*** RECORD SET ***

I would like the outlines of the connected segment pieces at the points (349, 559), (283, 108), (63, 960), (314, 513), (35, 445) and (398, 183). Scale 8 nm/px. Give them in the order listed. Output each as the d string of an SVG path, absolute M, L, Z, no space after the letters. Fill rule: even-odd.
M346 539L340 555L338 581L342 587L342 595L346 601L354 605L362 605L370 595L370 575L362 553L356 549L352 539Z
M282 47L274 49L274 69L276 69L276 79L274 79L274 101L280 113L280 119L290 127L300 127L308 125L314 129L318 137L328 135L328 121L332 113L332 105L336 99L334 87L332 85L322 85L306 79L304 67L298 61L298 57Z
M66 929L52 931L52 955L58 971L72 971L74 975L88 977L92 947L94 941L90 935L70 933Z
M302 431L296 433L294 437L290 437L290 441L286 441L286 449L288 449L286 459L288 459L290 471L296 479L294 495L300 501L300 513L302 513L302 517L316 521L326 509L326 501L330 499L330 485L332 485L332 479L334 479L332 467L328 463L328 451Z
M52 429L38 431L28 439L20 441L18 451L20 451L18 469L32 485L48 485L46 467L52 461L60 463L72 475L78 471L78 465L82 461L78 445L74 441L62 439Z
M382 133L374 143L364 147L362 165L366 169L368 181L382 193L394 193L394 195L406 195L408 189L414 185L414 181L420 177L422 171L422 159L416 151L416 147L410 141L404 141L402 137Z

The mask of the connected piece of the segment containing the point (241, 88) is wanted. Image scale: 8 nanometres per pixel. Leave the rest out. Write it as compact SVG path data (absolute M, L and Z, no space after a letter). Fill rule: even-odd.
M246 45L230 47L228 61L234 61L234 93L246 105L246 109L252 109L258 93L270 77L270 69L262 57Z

***

WORK TO COMPLETE: An exact retyping of the lines from the one with "The mask of" to the end of the material above, with both ends included and nothing added, is the required answer.

SOLUTION FOR THIS TASK:
The mask of the connected piece of the segment containing the point (241, 88) is wanted. Image scale: 8 nanometres per pixel. Leave the rest out. Write it as compact SVG path data (absolute M, L and Z, no space after a letter). Fill rule: even-odd.
M246 45L230 47L228 61L234 61L234 93L246 105L246 109L252 109L258 93L270 77L270 69L262 57Z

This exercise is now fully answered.